One Number Shows Why Donald Trump Is Making a Very Risky Gamble in Wisconsin
Mere hours after Scott Walker endorsed Texas Sen. Ted Cruz for president, Republican presidential frontrunner Donald Trump ripped into the Wisconsin governor Tuesday, homing in on a target typically attacked by liberal Democrats.
"He's not doing a great job," Trump said in Janesville, Wisconsin, ticking off the state's unemployment figures, budget deficit and food stamp recipients — reprising some of the same criticism he leveled during Walker's short-lived presidential bid last year.
With Wisconsin's budget woes forcing deep cuts in education programs and the state reeling from a divisive debate over Walker's decision to sign legislation last year further gutting labor union power, Trump's target is a seemingly soft one.
In a Marquette University poll conducted in February, the governor's approval rating stood at just 39%, with 55% disapproving of his job performance.
But another figure underscores the risky gamble Trump is making in inveighing so heavily against Walker: 85%.
That's the percentage of Republicans who approved of Walker's job performance in the Marquette poll, and Walker's overwhelmingly popularity with GOP voters could prove a major hurdle for Trump — and a boon to Cruz — ahead of Wisconsin's April 5 primary.
Of course, Trump's withering attacks on his GOP opponents have eviscerated everyone from low-polling rivals like Rick Perry and Lindsey Graham to erstwhile juggernauts Jeb Bush and Marco Rubio. It's not inconceivable that, in targeting Walker, Trump may force the governor's numbers downward among Republican voters — and hitting Walker on unemployment, budget deficits and food stamps may well undercut his appeal among fiscal conservatives.
But Trump isn't jabbing at Walker exclusively from the right. In an interview with Illinois radio's The Michael Koolidge Show on Tuesday, Trump slammed the governor for pursuing budget cuts instead of tax increases, arguing that revenue hikes could have forestalled slashes to education and infrastructure programs.
"There's a $2.2 billion deficit and the schools were going begging and everything was going begging because he didn't want to raise taxes because he was going to run for president," Trump said in remarks quoted by the Guardian. "So instead of raising taxes, he cut back on schools, he cut back on highways, he cut back on a lot of things."

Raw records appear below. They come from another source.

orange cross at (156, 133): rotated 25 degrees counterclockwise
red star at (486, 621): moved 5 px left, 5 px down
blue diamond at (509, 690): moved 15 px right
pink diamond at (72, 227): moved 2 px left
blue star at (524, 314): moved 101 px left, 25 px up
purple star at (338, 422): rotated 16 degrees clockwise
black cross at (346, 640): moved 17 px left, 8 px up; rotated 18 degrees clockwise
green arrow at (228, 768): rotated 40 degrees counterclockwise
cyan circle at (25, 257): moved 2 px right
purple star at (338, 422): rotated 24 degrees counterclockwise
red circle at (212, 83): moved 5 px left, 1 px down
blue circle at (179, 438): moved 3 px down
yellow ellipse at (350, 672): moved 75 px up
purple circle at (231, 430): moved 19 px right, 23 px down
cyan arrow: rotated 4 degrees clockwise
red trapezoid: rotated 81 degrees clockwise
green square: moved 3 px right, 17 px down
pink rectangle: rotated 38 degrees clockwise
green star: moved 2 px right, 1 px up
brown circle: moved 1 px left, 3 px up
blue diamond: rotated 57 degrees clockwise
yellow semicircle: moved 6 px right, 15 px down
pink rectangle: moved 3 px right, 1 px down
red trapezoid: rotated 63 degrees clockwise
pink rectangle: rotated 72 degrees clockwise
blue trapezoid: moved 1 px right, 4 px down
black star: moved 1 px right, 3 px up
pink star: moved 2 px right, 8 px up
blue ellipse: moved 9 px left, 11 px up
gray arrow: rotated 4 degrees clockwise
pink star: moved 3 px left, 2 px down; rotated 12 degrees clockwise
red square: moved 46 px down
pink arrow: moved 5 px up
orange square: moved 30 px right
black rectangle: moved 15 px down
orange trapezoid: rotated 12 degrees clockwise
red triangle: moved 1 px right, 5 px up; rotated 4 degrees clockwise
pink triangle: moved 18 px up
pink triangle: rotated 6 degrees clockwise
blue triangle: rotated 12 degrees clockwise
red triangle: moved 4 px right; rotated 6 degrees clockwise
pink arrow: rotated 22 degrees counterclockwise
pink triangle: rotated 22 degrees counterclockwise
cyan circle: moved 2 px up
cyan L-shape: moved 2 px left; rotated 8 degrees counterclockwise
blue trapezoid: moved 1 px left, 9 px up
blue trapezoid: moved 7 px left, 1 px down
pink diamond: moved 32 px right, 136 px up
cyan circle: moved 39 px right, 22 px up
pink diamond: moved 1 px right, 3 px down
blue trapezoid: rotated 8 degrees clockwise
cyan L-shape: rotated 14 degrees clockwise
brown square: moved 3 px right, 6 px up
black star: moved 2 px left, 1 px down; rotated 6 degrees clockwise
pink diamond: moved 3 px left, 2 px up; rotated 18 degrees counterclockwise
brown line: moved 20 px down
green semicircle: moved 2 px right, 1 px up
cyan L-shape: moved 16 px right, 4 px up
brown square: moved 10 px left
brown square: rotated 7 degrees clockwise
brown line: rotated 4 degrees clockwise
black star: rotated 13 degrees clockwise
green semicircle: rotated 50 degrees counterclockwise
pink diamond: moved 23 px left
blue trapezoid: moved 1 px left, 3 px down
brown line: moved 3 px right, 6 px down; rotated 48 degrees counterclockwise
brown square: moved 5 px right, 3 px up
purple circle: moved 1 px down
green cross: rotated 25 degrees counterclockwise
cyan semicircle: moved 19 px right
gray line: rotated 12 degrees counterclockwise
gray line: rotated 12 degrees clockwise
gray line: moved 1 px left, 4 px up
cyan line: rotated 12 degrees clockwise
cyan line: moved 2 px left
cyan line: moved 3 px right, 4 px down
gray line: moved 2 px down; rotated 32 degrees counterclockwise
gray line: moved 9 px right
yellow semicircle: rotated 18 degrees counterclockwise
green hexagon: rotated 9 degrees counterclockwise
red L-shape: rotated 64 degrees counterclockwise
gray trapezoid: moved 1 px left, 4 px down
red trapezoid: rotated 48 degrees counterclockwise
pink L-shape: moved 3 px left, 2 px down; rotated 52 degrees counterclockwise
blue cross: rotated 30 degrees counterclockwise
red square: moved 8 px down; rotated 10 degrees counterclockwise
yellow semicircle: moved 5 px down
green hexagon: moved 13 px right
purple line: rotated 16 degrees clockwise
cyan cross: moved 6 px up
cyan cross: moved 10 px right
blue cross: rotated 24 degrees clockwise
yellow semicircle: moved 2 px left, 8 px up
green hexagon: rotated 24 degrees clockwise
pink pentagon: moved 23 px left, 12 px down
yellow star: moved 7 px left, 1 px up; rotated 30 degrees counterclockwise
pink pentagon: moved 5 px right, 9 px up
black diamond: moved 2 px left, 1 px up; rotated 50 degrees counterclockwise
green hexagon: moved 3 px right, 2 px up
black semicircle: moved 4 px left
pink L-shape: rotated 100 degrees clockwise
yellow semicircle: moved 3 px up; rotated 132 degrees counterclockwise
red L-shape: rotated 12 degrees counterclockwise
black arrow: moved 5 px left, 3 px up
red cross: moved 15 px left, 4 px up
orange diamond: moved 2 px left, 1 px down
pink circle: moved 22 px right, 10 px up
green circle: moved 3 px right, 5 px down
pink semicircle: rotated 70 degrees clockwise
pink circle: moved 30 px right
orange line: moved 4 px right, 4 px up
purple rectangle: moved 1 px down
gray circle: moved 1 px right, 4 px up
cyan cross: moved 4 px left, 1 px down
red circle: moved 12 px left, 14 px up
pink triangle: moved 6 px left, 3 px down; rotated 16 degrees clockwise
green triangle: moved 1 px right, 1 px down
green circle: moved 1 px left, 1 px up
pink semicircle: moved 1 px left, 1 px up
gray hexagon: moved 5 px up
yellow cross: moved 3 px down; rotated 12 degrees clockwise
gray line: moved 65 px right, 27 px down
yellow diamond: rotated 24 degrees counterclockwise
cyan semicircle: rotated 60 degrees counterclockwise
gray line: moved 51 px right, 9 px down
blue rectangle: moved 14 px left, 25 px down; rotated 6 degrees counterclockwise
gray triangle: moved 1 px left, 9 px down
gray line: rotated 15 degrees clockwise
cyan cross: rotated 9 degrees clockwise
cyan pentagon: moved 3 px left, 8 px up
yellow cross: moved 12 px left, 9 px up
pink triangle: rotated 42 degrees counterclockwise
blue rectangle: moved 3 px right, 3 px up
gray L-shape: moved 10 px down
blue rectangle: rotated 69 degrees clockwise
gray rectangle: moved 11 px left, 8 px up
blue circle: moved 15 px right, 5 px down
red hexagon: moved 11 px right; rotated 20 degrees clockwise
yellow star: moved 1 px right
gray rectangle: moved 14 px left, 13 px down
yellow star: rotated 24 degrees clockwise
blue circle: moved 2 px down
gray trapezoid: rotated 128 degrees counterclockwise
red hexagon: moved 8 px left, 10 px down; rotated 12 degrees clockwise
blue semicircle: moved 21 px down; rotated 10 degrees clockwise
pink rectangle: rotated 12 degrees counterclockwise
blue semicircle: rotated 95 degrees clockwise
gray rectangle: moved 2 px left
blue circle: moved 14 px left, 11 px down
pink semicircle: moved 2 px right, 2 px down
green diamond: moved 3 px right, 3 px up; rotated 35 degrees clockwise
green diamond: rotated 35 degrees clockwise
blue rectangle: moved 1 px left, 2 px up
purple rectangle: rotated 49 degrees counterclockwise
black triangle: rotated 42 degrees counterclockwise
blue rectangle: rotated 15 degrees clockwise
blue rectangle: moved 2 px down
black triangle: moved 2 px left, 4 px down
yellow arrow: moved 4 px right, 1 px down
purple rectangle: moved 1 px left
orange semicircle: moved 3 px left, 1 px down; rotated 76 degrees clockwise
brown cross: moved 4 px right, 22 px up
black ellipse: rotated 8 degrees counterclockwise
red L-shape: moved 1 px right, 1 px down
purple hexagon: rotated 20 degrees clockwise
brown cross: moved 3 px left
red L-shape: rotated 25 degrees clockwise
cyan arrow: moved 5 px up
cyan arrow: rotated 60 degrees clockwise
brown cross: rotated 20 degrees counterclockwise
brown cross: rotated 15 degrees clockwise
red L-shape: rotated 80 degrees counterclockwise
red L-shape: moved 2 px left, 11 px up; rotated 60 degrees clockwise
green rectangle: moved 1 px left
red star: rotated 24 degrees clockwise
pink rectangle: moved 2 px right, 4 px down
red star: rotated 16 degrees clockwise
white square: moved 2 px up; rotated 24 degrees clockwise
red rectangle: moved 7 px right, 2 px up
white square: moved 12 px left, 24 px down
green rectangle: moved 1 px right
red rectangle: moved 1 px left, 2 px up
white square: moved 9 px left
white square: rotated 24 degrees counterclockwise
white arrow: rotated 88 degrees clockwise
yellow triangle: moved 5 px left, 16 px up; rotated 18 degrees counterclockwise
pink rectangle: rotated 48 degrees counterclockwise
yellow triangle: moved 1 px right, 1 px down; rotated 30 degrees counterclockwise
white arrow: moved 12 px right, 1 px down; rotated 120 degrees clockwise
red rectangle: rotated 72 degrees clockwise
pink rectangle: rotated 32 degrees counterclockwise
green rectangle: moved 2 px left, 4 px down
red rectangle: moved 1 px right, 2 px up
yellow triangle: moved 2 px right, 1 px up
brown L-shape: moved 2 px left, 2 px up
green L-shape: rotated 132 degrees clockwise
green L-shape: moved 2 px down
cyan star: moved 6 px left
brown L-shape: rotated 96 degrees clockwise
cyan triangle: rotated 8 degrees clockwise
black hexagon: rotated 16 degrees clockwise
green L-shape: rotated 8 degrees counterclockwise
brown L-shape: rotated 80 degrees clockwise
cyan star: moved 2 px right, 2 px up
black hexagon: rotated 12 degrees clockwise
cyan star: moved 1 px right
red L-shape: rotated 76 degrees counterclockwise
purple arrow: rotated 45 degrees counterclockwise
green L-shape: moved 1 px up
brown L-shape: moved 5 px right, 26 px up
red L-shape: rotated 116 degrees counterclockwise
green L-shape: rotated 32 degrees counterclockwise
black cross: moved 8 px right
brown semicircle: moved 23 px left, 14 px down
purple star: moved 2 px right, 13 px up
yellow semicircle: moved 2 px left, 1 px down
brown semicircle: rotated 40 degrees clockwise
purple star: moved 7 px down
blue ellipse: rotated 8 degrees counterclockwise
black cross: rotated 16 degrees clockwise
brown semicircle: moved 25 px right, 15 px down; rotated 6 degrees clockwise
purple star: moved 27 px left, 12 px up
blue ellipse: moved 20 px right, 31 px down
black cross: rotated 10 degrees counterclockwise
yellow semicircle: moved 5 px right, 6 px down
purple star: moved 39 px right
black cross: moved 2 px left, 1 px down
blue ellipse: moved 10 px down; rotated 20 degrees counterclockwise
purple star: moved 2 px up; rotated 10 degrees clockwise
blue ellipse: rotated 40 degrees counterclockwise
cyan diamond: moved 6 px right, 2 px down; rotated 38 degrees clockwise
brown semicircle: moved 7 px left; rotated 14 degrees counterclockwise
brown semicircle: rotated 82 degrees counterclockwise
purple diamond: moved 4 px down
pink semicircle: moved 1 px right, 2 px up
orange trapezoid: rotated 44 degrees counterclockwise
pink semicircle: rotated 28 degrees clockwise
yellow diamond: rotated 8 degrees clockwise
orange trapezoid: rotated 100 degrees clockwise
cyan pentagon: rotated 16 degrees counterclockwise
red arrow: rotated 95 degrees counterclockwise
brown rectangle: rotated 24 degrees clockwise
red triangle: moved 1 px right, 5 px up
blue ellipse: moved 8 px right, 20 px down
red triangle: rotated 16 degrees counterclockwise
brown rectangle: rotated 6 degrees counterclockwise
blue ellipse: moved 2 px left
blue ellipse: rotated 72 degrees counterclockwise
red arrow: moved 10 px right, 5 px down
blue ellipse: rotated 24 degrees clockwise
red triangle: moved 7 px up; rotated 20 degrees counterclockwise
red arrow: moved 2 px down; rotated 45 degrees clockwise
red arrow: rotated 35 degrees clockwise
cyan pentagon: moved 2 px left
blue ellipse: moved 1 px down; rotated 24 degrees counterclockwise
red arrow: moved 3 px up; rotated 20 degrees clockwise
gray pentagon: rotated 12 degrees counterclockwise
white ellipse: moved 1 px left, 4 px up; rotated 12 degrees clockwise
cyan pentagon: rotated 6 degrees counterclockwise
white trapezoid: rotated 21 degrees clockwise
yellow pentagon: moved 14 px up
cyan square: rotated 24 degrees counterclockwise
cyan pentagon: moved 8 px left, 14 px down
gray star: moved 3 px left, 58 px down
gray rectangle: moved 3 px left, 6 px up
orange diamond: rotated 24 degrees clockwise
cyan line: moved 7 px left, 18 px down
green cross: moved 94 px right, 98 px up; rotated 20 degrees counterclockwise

Deviating from conservative orthodoxy, however, hasn't prevented Trump from building a massive delegate lead over his GOP rivals, and it remains unclear whether Wisconsin Republicans are hungrier for a candidate who fashions himself a model of conservative purity, à la Cruz, or one whose pugnacious attitude channels their anti-establishment rage.
At any rate, Trump has little margin for error. Polls show the race in Wisconsin is a pure toss-up, with the RealClearPolitics average finding Cruz at 33%, Trump at 32% and Gov. John Kasich of Ohio at 23%.